The idea of a working band appeals strongly to Coltrane, which may account for how he feels about his own new album, In Flux (Savoy). “To finish a record and feel really good about it,” he says, “has never happened for me before. This one, for a change, I feel really good about from start to finish.” In Flux is the only record Coltrane has made documenting a true working band. (For Mad 6, he reconvened a band that had split up.) He chose to make it gradually, in a handful of short sessions over the course of several weeks, and this method had the effect of removing the unnatural pressures of recording. In Flux is a thoughtful and energetic album, and the quartet-Coltrane, Perdomo, drummer E.J. Strickland and bassist Drew Gress-plays with intensity and poise.

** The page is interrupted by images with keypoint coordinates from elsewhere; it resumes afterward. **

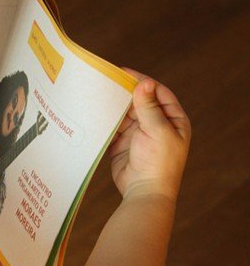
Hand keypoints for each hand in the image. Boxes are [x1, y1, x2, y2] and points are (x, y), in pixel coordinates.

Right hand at [109, 69, 190, 201]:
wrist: (145, 192)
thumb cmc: (159, 163)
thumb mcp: (157, 131)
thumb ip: (149, 107)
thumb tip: (144, 82)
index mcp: (173, 120)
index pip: (158, 93)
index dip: (142, 82)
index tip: (124, 73)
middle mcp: (156, 125)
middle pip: (139, 102)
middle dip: (124, 93)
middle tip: (106, 81)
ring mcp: (138, 135)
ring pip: (124, 114)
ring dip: (112, 106)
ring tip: (97, 95)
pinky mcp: (122, 144)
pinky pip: (112, 127)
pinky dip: (104, 121)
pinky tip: (94, 113)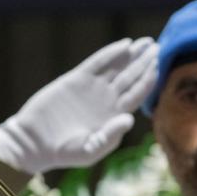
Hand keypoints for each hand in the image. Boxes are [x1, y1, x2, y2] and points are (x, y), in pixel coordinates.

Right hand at [0, 37, 157, 172]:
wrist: (36, 142)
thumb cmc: (65, 152)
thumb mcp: (91, 150)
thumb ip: (110, 136)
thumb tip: (129, 118)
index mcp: (115, 115)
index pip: (137, 94)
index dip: (149, 80)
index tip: (160, 66)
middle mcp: (107, 100)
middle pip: (131, 77)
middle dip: (144, 63)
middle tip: (158, 47)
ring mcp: (92, 89)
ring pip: (117, 67)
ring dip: (132, 55)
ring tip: (146, 42)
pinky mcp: (75, 80)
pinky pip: (97, 63)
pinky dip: (111, 54)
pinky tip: (125, 45)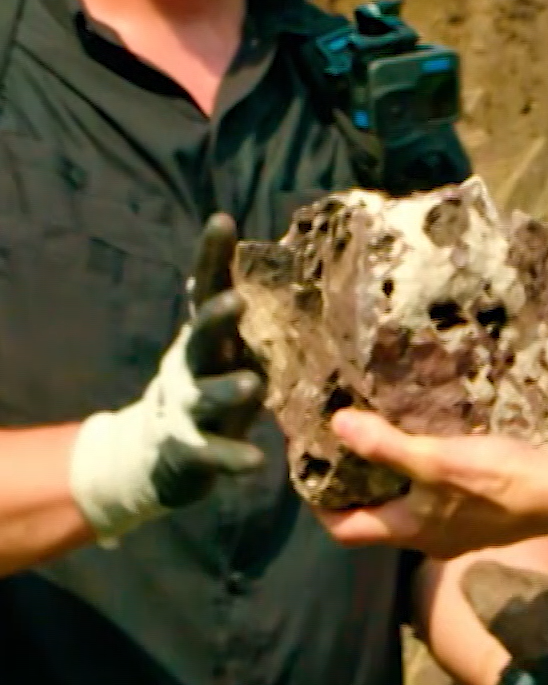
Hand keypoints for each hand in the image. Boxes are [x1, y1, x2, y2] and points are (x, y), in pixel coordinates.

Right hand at [69, 214, 266, 542]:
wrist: (154, 451)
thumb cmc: (203, 383)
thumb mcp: (217, 341)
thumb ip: (226, 300)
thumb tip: (236, 236)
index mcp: (205, 336)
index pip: (207, 288)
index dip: (212, 256)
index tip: (222, 221)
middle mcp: (193, 367)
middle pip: (202, 339)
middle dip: (215, 319)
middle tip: (234, 300)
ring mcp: (189, 409)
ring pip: (209, 397)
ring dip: (229, 390)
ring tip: (253, 385)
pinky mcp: (193, 450)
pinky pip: (215, 454)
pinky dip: (233, 458)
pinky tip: (255, 462)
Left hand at [316, 410, 547, 558]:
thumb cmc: (495, 480)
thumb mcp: (434, 458)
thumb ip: (385, 445)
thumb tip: (337, 426)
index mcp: (408, 530)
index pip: (346, 531)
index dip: (320, 508)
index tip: (309, 476)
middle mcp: (427, 540)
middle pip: (376, 522)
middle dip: (356, 491)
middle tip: (343, 453)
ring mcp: (456, 533)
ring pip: (408, 512)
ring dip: (390, 485)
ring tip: (383, 445)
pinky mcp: (480, 519)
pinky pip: (437, 504)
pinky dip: (422, 483)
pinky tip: (432, 454)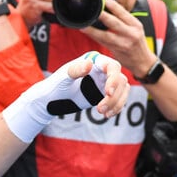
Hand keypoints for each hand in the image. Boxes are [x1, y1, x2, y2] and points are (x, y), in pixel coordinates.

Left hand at [1, 51, 129, 141]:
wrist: (53, 99)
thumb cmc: (56, 85)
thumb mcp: (64, 78)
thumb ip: (76, 70)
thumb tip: (89, 63)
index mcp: (95, 61)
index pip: (113, 66)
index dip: (114, 79)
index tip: (107, 93)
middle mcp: (104, 70)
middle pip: (120, 80)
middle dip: (114, 96)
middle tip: (99, 109)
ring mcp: (107, 82)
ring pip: (123, 90)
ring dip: (116, 103)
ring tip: (102, 113)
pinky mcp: (107, 94)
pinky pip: (120, 99)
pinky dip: (116, 108)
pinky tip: (107, 115)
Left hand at [81, 0, 157, 78]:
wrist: (143, 62)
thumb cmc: (137, 42)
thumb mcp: (136, 28)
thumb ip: (124, 20)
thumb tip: (108, 7)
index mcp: (136, 25)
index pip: (124, 14)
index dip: (115, 7)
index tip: (105, 1)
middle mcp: (131, 34)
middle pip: (115, 24)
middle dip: (103, 17)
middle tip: (94, 11)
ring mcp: (123, 44)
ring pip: (105, 36)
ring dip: (93, 30)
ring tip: (84, 24)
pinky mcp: (116, 51)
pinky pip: (103, 42)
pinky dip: (94, 36)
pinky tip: (86, 32)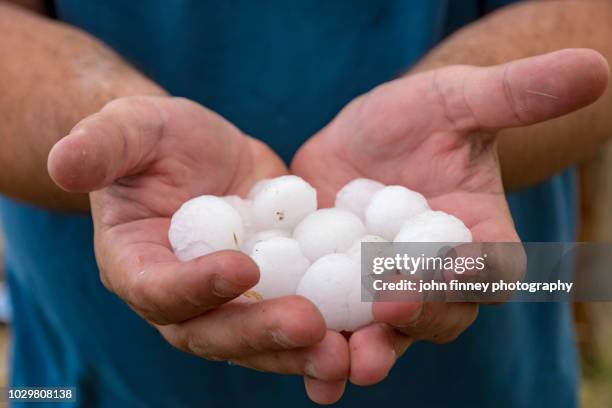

That combination of attributes would be a fine characterization of Coltrane, who is, after all, his parents’ son. His single biggest activity in 2004 was shepherding the release of Translinear Light (Verve), Alice Coltrane’s first commercial effort in 26 years. He mentions the prospect of another Verve project: the release of a 1965 John Coltrane radio broadcast from the Half Note, “some of the most incredible music that group ever made.” But nothing animates him more than talking about William, who apparently has quite the ear. “He’ll come to my gigs and sing along with the tunes. And I’ll say, ‘How do you know that? It’s a new song!’ He’s heard me working on it all this time.” JT

The Personal File

Car?

“We have a Nissan Pathfinder I bought in ’96. I moved to New York from California, where of course, everyone drives. It was always cool to not have a car here, but at one point I was like, ‘Maybe I would get out more.'”

Computer?

“I’ve always used Macs,” Coltrane says, adding that he has worked with sequencers and sound editing programs since the ’90s. “I use this software called Nuendo; it’s by Steinberg, who made Cubase. I don’t know how much longer I’m going to be using it. There’s a point where you sort of have to put your hands up and go with what everyone else is using-Pro Tools.”

Movies?

“When I was young I worked at two movie theaters, just because I dug movies so much. But when I started really getting serious about music and playing, it just sort of drifted. Now I maybe see one movie a year, and I’m not proud of that.”

iPod?

“I’ve been listening to a lot of OutKast. Some Aretha Franklin, some Al Green, Stevie Wonder. And the iTunes Music Store is really great for reference.”

Practicing?

“I’m trying to focus right now on practicing not just for maintenance but also to develop stuff. If I can play for four or five hours a day, it’s a good day.”

Vacations?

“Uhhhhhh, no,” the saxophonist says, laughing. “The last vacation I was on was probably when we were in Cancun, in 1999 or 2000. Every year we reserve space on the calendar but something always comes up. And when you’re traveling so much, you get home and don’t want to think about traveling anymore.”